Request 1:
In the passage on The Great British Baking Show, what did PBS viewers actually see when they watched "Season 5"?
--- Passage shown ---
By this time last year, The Great British Baking Show had returned to PBS for a new round, dubbed "Season 5" by the channel. But this was not Season 5, nor was it new. U.K. to U.S. season numbering aside, the BBC had lost the rights to the series overseas. New seasons were broadcasting on Channel 4, which had no contract with PBS. What viewers were watching, whether they knew it or not, was the original Great British Bake Off Series 3 from way back in 2012, a season the show had not planned to ever air over here in the first place. (This initial plan to not air Series 1-3 explains the numbering discrepancy. GBBS Season 4, for example, was GBBO Series 7, which lines up when the first three series are removed.)

At the time, it seemed like perhaps the BBC and PBS would keep things going, and 2019 could see a "Season 6" which was really Series 2 from back in 2011, the first year the show began to resemble the series viewers know and love today. But with nothing on the horizon, it looks like that will not be so.

As it was, most viewers who stream Netflix has already experienced the deep confusion of a very different Season 5 of GBBS — the Channel 4 version, aka Series 8 — premiering on the streaming service mere weeks after PBS' "Season 5" concluded, and a "Season 6" (aka Series 9) followed less than two months later, as Netflix caught up with what had been aired so far. As for PBS' "Season 5," it went to Netflix as all PBS shows evenutually do, rebranded as "Great British Baking Show: The Beginnings Season 1."
---
Request 2:
Reproduce the records starting at the line that contains "Slopetabeller" and continuing through the last line of the records. Leave out the pictures.
--- Materials provided ---
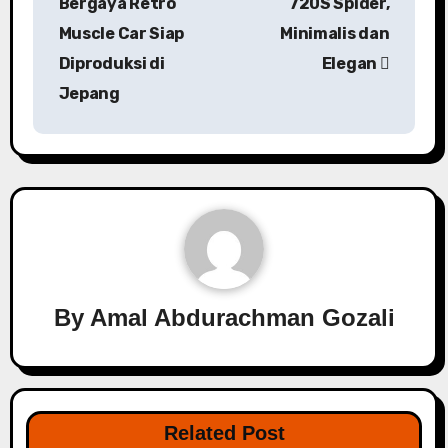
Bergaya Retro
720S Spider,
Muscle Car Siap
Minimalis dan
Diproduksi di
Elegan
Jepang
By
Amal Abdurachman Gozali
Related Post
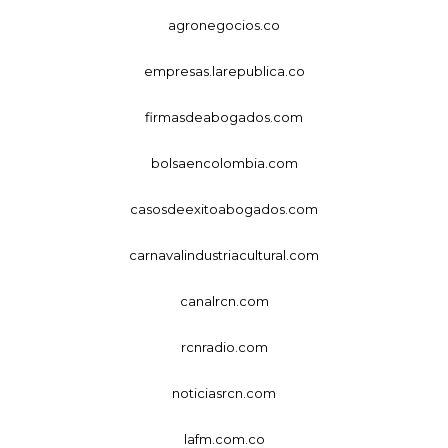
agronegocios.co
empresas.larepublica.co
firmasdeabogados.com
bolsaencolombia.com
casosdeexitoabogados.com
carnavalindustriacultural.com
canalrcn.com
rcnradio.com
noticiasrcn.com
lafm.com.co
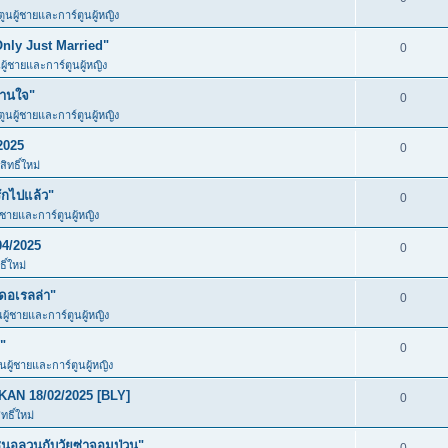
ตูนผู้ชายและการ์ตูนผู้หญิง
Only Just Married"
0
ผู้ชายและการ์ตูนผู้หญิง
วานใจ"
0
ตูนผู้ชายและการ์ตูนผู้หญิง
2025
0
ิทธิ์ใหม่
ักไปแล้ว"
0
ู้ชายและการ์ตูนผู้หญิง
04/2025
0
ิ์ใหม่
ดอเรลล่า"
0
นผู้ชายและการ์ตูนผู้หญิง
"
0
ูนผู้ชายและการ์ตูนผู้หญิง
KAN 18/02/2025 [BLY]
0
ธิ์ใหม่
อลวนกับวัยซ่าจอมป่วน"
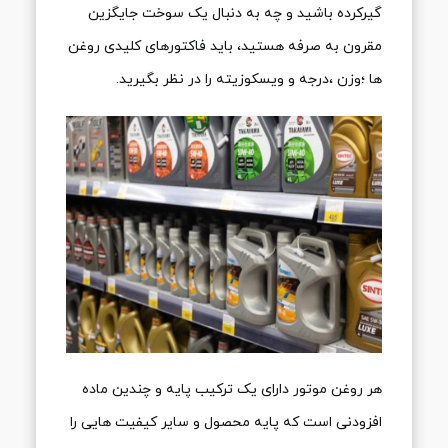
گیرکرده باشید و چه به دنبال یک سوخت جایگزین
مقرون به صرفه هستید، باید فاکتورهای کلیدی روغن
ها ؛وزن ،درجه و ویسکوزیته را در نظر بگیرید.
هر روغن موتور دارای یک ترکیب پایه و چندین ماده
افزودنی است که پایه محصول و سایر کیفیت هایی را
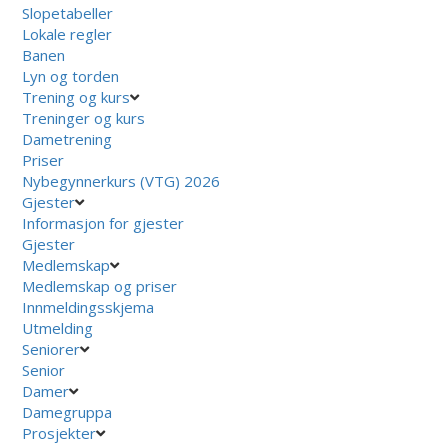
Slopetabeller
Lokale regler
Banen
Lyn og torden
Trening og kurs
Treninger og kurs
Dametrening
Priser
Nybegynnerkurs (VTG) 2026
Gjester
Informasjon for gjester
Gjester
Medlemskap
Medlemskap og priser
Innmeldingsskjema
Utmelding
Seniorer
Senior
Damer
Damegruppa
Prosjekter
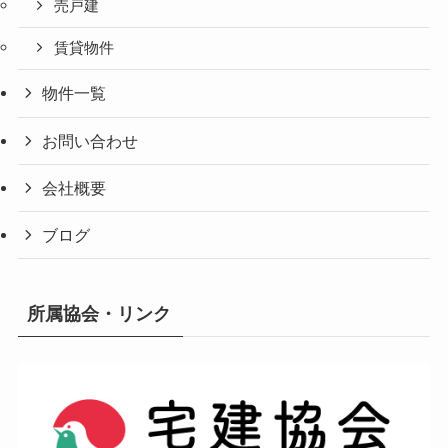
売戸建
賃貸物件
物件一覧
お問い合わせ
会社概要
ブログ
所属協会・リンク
---
Expected output 1:
They saw the original Great British Bake Off Series 3 from 2012.

Expected output 2:
Slopetabeller
Lokale regler
Banen
Lyn og torden
Trening og kurs
Treninger og kurs
Dametrening
Priser
Nybegynnerkurs (VTG) 2026
Gjester
Informasjon for gjester
Gjester
Medlemskap
Medlemskap og priser
Innmeldingsskjema
Utmelding
Seniorer
Senior
Damer
Damegruppa
Prosjekter
売戸建
賃貸物件
物件一覧
お問い合わせ
会社概要
ブログ
所属協会・リンク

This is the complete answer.